No se trata de borrar a Serguéi o el gulag, sino de transformar el trauma en algo más, una experiencia que se integra y se comparte. Su historia toca lo cultural, lo histórico y lo emocional, pero no la define por completo. A veces dudo si mis técnicas son suficientes para tanto dolor, pero su progreso me recuerda que el cambio, aunque lento, es posible, que aunque es ligero el cambio comienza a dormir un poco más.
Epílogo: Regreso al presente
De vuelta en mi consultorio en 2025, cierro los ojos y siento el eco de Lina resonando en mí. Su pañuelo bordado, su voz quebrada pero melódica, su lucha por hallar descanso en un cuerpo marcado por el trauma: todo permanece. Investigué su destino tras el gulag. Liberada en 1956, en una URSS que comenzaba a abrirse tras la muerte de Stalin y el inicio de la desestalinización, Lina enfrentó un mundo cambiado. Las calles de Moscú, ahora menos opresivas pero aún grises, no le ofrecían un hogar. Se mudó a París, luego a Londres, viviendo modestamente con el apoyo de sus hijos, Sviatoslav, un pianista talentoso, y Oleg, un artista que llenaba cuadernos con dibujos de barcos y paisajes.
Nunca volvió a cantar profesionalmente, pero en sus últimos años, se dice que tarareaba melodías de ópera en privado, como si buscara recuperar la voz que el gulag robó. Discretamente, trabajó para preservar la música de Prokofiev, un acto que, quizás, fue su manera de cerrar heridas, honrando al hombre que amó sin dejar que definiera su valor. Lina murió en 1989, a los 91 años, en Londres, dejando un legado silencioso pero poderoso: el de una mujer que, pese al abandono, la tortura y la pérdida, encontró el modo de seguir adelante.
Hoy, una nueva paciente espera en mi consultorio: una mujer de mediana edad, con hombros encorvados y ojos cargados de culpa por un matrimonio roto. Habla con la misma autoinculpación que Lina cargaba por Prokofiev, y su respiración se detiene, como si temiera ocupar demasiado espacio. Planeo usar la técnica de la caja con ella, y tal vez, algún día, la invite a tararear una melodía, como Lina lo hizo, para encontrar su voz.
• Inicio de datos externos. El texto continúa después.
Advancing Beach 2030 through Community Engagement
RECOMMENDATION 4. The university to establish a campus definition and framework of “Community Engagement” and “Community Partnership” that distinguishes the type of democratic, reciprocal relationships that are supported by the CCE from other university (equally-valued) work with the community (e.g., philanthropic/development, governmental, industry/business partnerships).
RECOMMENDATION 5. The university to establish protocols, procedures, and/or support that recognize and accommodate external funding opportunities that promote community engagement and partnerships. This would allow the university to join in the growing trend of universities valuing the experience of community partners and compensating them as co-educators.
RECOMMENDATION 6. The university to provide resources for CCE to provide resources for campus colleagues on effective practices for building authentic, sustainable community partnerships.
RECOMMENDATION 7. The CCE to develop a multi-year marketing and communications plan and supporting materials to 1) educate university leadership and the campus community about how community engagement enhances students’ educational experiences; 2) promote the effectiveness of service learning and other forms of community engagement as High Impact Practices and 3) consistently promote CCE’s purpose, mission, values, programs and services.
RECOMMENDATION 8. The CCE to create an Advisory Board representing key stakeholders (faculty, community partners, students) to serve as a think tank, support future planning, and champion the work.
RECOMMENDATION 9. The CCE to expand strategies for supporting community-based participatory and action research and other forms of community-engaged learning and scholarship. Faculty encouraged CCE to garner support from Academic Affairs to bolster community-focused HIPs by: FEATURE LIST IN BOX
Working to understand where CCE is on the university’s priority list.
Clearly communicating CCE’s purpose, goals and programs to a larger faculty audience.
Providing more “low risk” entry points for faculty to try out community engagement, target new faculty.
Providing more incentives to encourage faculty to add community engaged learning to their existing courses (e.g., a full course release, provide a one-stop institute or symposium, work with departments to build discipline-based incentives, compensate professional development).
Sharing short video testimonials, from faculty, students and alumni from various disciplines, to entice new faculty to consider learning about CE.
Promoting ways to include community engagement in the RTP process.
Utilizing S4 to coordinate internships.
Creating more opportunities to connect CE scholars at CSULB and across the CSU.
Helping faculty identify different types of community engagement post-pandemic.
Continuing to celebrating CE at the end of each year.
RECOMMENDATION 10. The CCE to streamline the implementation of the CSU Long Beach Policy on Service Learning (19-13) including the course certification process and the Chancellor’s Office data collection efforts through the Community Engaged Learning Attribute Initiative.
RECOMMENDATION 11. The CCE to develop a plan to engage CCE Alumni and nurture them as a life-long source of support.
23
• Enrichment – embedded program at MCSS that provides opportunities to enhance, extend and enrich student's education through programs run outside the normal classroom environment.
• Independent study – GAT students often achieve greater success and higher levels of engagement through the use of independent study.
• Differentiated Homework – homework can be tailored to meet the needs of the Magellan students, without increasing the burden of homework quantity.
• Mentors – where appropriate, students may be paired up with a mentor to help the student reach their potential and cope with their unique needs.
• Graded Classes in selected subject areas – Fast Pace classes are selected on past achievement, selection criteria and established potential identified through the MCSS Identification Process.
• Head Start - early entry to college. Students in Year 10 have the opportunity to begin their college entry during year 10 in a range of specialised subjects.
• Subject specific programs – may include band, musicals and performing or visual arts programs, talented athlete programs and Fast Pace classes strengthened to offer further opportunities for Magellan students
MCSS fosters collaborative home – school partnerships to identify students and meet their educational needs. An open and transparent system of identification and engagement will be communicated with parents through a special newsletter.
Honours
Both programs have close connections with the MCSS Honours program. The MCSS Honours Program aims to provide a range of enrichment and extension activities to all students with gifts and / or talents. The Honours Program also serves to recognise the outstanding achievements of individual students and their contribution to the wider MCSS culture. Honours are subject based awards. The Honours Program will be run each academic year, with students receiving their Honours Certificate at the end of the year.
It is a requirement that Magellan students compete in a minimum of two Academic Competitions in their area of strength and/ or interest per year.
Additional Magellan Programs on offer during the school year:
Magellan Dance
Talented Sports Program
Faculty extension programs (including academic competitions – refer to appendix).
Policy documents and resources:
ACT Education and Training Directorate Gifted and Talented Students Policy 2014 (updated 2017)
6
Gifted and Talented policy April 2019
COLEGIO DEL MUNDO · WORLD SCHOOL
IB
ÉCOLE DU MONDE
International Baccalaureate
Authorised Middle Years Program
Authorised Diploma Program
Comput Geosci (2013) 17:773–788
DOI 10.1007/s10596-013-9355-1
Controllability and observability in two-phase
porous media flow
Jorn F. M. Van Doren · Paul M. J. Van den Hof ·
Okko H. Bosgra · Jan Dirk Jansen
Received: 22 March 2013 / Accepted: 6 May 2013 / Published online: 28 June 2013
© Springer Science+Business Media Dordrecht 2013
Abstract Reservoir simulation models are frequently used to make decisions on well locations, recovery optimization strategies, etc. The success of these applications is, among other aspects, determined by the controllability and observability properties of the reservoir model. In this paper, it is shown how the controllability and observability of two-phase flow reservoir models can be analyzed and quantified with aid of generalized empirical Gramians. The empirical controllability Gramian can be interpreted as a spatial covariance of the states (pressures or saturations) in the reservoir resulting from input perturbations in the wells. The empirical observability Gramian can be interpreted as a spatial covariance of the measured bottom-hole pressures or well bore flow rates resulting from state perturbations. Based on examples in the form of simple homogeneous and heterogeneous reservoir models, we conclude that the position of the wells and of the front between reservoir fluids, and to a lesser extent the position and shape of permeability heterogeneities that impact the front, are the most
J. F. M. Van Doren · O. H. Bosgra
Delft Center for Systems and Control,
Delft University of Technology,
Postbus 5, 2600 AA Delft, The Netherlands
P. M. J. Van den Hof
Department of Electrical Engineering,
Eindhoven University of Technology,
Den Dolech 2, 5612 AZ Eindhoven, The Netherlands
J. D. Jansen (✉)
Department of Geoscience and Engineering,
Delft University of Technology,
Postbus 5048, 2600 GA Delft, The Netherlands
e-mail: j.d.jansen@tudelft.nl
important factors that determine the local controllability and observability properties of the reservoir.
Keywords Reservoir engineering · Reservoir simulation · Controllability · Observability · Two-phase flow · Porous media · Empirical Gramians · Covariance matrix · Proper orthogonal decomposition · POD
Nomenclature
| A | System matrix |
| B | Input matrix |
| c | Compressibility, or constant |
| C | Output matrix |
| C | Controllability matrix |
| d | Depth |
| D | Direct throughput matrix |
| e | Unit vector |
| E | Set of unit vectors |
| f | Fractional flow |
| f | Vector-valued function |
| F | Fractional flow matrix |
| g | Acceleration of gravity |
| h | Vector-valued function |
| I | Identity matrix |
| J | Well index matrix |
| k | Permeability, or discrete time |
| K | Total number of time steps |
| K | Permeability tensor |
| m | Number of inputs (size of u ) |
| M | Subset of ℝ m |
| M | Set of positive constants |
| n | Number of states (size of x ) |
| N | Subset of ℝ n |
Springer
Lina me recuerda que sanar comienza con el cuerpo, con un susurro, con un “merezco sanar.” Su pañuelo, su nana, sus manos marcadas: todos son recordatorios de que la resiliencia no siempre es ruidosa; a veces, es un “mmm” vibrando en el pecho, un paso hacia la luz. Mientras preparo la consulta, pienso en Lina y en cómo su voz, silenciada por el dolor, aún canta en mi memoria, guiándome en mi trabajo.